▶ [Saved entries]
···

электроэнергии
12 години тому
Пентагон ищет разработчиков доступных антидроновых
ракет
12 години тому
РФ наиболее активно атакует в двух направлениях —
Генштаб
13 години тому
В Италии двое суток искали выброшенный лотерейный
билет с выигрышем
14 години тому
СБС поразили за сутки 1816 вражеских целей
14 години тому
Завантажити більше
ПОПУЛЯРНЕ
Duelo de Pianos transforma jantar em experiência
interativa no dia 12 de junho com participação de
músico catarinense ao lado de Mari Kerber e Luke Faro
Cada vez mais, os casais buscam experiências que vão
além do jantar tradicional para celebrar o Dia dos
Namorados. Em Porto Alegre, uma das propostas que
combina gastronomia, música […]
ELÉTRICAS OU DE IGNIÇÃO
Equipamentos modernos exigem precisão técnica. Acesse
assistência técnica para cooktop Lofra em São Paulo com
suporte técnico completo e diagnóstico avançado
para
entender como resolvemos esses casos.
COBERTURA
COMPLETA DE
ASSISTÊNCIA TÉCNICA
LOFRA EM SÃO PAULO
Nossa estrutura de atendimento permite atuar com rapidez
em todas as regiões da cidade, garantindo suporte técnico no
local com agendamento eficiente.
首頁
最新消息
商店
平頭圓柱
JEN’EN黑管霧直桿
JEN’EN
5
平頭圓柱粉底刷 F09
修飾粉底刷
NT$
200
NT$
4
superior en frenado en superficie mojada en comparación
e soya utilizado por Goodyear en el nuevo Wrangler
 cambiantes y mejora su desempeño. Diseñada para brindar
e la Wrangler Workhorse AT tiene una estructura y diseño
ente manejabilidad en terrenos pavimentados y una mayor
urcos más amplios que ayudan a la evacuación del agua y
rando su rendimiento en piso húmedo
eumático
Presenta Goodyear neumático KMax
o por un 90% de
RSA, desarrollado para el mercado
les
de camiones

···

▶ [TASK OBJECTIVE]
Format every line of text in the material above as a JSON list of strings, one string per line, skipping any blank lines.

▶ [THE ANSWER]
[
  "электроэнергии",
  "12 години тому",
  "Пентагон ищет разработчиков доступных антидроновых",
  "ракет",
  "12 години тому",
  "РФ наиболее активно атакует в двух направлениях —",
  "Генштаб",
  "13 години тому",
  "В Италии двое суток искали выброшенный лотерейный",
  "билет с выигрышем",
  "14 години тому",
  "СБС поразили за сутки 1816 вражеских целей",
  "14 години тому",
  "Завантажити більше",
  "ПОПУЛЯРНЕ",
  "Duelo de Pianos transforma jantar em experiência",
  "interativa no dia 12 de junho com participação de",
  "músico catarinense ao lado de Mari Kerber e Luke Faro",
  "Cada vez mais, os casais buscam experiências que vão",
  "além do jantar tradicional para celebrar o Dia dos",
  "Namorados. Em Porto Alegre, uma das propostas que",
  "combina gastronomia, música […]",
  "ELÉTRICAS OU DE IGNIÇÃO",
  "Equipamentos modernos exigem precisão técnica. Acesse",
  "assistência técnica para cooktop Lofra em São Paulo com",
  "suporte técnico completo e diagnóstico avançado",
  "para",
  "entender como resolvemos esses casos.",
  "COBERTURA",
  "COMPLETA DE",
  "ASSISTÊNCIA TÉCNICA",
  "LOFRA EM SÃO PAULO",
  "Nossa estrutura de atendimento permite atuar com rapidez",
  "em todas as regiões da cidade, garantindo suporte técnico no",
  "local com agendamento eficiente.",
  "首頁",
  "最新消息",
  "商店",
  "平頭圓柱",
  "JEN’EN黑管霧直桿",
  "JEN’EN",
  "5",
  "平頭圓柱粉底刷 F09",
  "修飾粉底刷",
  "NT$",
  "200",
  "NT$",
  "4",
  "superior en frenado en superficie mojada en comparación",
  "e soya utilizado por Goodyear en el nuevo Wrangler",
  " cambiantes y mejora su desempeño. Diseñada para brindar",
  "e la Wrangler Workhorse AT tiene una estructura y diseño",
  "ente manejabilidad en terrenos pavimentados y una mayor",
  "urcos más amplios que ayudan a la evacuación del agua y",
  "rando su rendimiento en piso húmedo",
  "eumático",
  "Presenta Goodyear neumático KMax",
  "o por un 90% de",
  "RSA, desarrollado para el mercado",
  "les",
  "de camiones"
]